Выбрать главу

Следующие два дня мы виделись с Ваней только случайно в городе или в общественной столовой, где обедали и ужинали. Она уже не была членом нашей группы — ее отозвали на работу в городской комитет РМС. Ваня приходила в столовую в окружении молодежи, и мы обнаружили, что ребята и девушки хорошо знают ее и уважают. Они толпились вокруг нее, а она вела деловые разговоры, то улыбаясь, то серьезно и строго. Я видел, как она вся светится и излучает энергию, словно кусочек радия. Однако что бы она ни делала, глаза ее искали Данаила, и, обнаружив его, она становилась еще оживленней и энергичней. Если она не сразу подходила к нам, Данаил с присущей ему грубоватой непосредственностью шел и вытаскивал ее из кольца молодежи. Приводил за руку к нашему столику.

— Пусти меня, это посягательство на мою свободу, — протестовала Ваня, впрочем, не очень настойчиво.

— Это он виноват, — кивал Данаил на меня. — Я от него от первого узнал, что человек не свободен от общества, в котором он живет.
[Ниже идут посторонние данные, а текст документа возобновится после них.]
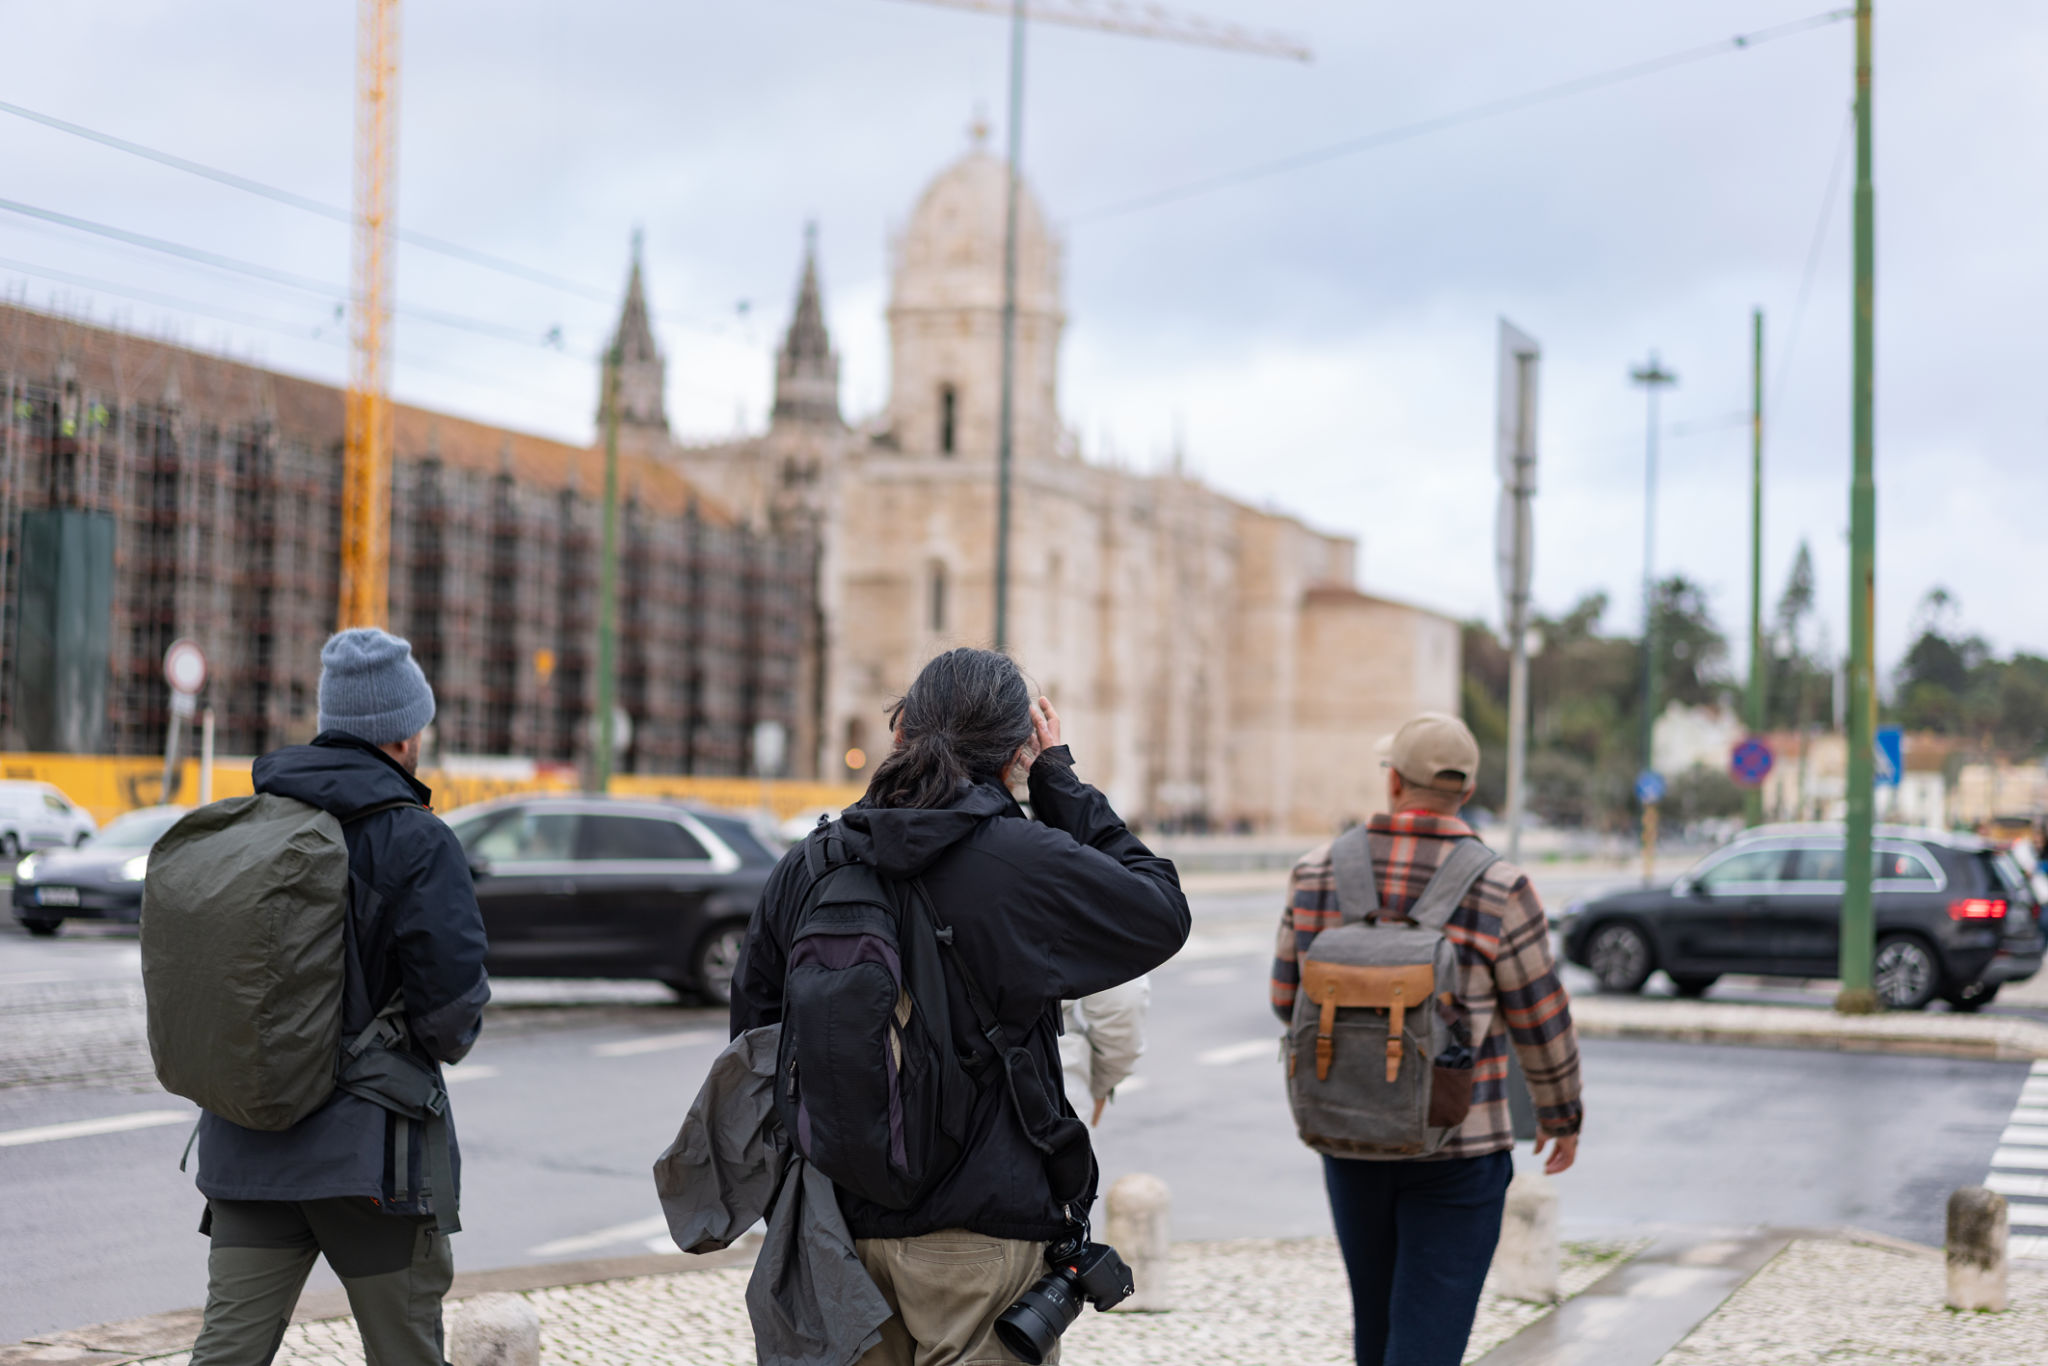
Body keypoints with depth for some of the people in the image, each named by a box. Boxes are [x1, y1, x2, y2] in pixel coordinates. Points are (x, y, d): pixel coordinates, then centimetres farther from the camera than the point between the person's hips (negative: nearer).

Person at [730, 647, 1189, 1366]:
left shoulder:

Так что смирись.

— Вот уж не думала, что историческим материализмом можно оправдывать тиранию, — смеялась Ваня. — Там меня ждут.

— И мы тебя ждем, — отвечал Данаил невозмутимо. — В конце концов у нас на тебя больше прав, чем у этой ребятни.

— Каких еще прав? Да кто вы такие?

— Недоучившийся скульптор и такой же физик, который в данный момент исследует агрегатное состояние супа.

Они перебрасывались репликами, а я глотал суп, чувствуя себя третьим лишним. Но не решался оставить их одних — они бы на меня рассердились. Им было приятно играть в эту игру, как приятно всякое предвкушение счастья. Они еще не положили себе в рот ложечку малинового варенья (мое любимое, потому оно и пришло мне в голову) и сейчас глотали слюнки и переваривали свой собственный желудочный сок. Сравнение весьма натуралистическое, оно возмутило бы всякого поэта, зато вполне точное.

То были дни опьянения — свободой, верой в будущее, молодостью — и нашей, и всей страны. А для Данаила с Ваней — еще и вечным и всегда неповторимым рождением любви. (Теперь, двадцать лет спустя, я знаю наверное, что такое слияние личного счастья с общей радостью, света в твоей душе с сиянием солнца — явление такое же редкостное, как рождение гения. Ведь даже самые светлые часы в жизни человека обычно содержат в себе ядовитое семечко. И случается, это семечко прорастает, а потом с годами выпускает побеги сомнения, чтобы бросить тень на самое воспоминание о счастье…)

Данаил и Ваня не сомневались ни в чем. В своих чувствах они были еще дети, к тому же те дни были днями страстной веры в человеческие возможности, веры, часто пренебрегающей границами так называемого здравого смысла… Впрочем, теперь мне кажется, что ближе к здравому смыслу была тогда Ваня, а ядовитое семечко, если оно вообще существовало, было заложено в Данаиле.

4

Была середина сентября. Я отправился к бате Ивану и шутливо принялся его убеждать, что раз власть в городе уже укрепилась, фашистов упрятали в тихое местечко, где не дует, и все фасады и ограды домов сплошь залеплены лозунгами, значит, больше нет необходимости задерживать наш отъезд. Батя Иван согласился, благословил нас и… отложил наш отъезд еще на денек-другой. Так легко он не выпускал свою добычу.

В тот же день нам довелось наконец пальнуть из наших «берретт». Меня с Данаилом и с одним бывшим партизаном, безусым парнем по прозвищу Страшила, послали арестовать торговца, бывшего представителя немецкой фирмы швейных машин, на которого пало подозрение в том, что он сотрудничал с гестапо и выдавал наших людей полиции.

Это произошло поздним вечером. Когда Страшила пришел за нами на голубятню, Ваня была у нас в гостях и тоже захотела пойти с нами.

Торговец жил в верхнем конце города, вблизи от виноградников, в красивой двухэтажной вилле. По совету Страшилы, мы пошли пешком, чтобы не поднимать лишнего шума. Однако шум подняла во дворе виллы громадная овчарка. Как мы ни старались ее усмирить, как ни отгоняли ее, она рвалась с цепи, заливаясь свирепым хриплым лаем. В верхнем этаже виллы засветилось окно, там мелькнула чья-то тень. В тот же миг свет погас.